I did this with my 40 and added some crushed coral to buffer it and I was fine. You'll get algae but keep your tank filled with the fastest of the fast stem plants in it and your cool.
Scotts brand topsoil was like $2.49 @Lowes for a 40-50lb bag

as mentioned, dry and sift it first tho as that will speed up the mineralizing process tho I doubt youll be able to do it for a few months as were going into the winter and youll need heat & sun to power the decomposing bacteria

but since you live in Raleigh
just walk in and ask...
I didn't realize you lived in Raleigh :) What part of Raleigh are you at? Are those nutrients absolutely necessary? The topsoil would be capped, but would that cause a algae problem still?
look, all you have to do is get some dirt and get it wet and dry it out. repeat that several times. then sift out the stuff that didn't break down. very simple.

Page-level text extractions:

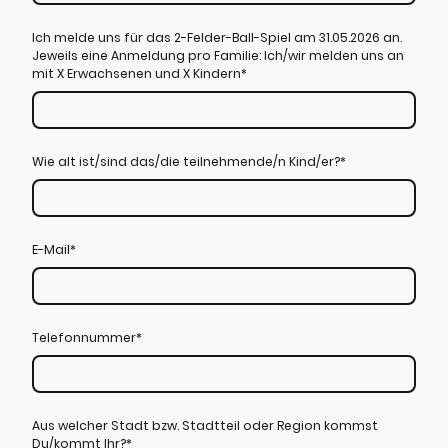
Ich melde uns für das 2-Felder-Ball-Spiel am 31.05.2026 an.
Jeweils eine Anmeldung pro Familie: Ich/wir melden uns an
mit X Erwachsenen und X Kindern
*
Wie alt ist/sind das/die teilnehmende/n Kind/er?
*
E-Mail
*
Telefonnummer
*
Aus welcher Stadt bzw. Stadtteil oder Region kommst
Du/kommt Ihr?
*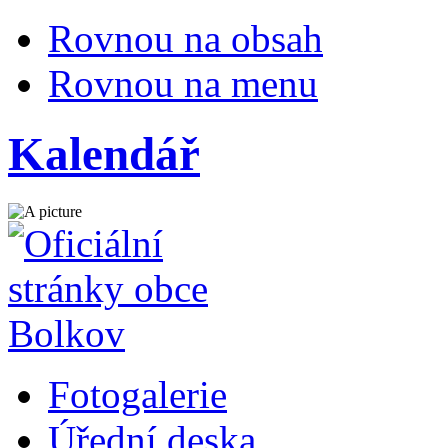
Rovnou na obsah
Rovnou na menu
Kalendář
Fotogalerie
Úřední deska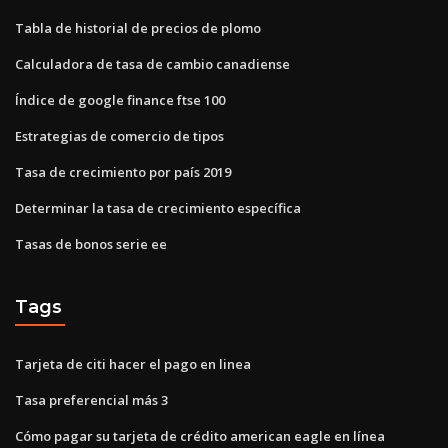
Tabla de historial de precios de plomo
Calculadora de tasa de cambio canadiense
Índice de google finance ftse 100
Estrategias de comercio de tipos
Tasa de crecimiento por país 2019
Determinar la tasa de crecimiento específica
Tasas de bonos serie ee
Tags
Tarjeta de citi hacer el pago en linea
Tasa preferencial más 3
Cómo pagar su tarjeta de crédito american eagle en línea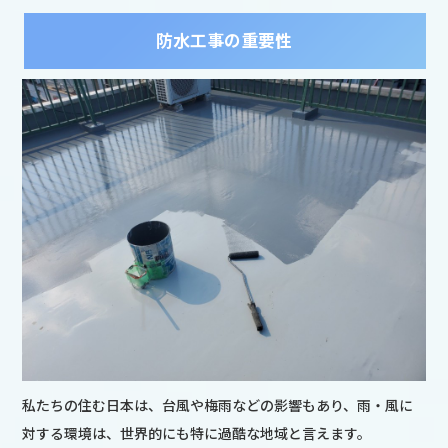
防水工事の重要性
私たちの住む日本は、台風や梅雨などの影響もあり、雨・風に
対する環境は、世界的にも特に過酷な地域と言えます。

### Using the information:
**1)** Edit the aquarium topsoil discussion between "as mentioned, dry" and "algae problem still?", inclusive, and give that part again with each "Raleigh" changed to "Durham".
**2)** Answer these questions from the aquarium topsoil discussion.
(a) What was added to the 40 to buffer it?
(b) What price is given for a 40-50lb bag of Scotts brand topsoil at Lowes?
(c) After the dirt has been wetted and dried several times, what is the next step in the last message?

### Answers per task:
**1)**
as mentioned, dry and sift it first tho as that will speed up the mineralizing process tho I doubt youll be able to do it for a few months as were going into the winter and youll need heat & sun to power the decomposing bacteria

but since you live in Durham
just walk in and ask...
I didn't realize you lived in Durham :) What part of Durham are you at? Are those nutrients absolutely necessary? The topsoil would be capped, but would that cause a algae problem still?

**2)**
(a) Some crushed coral.
(b) About $2.49.
(c) Sift out the material that didn't break down.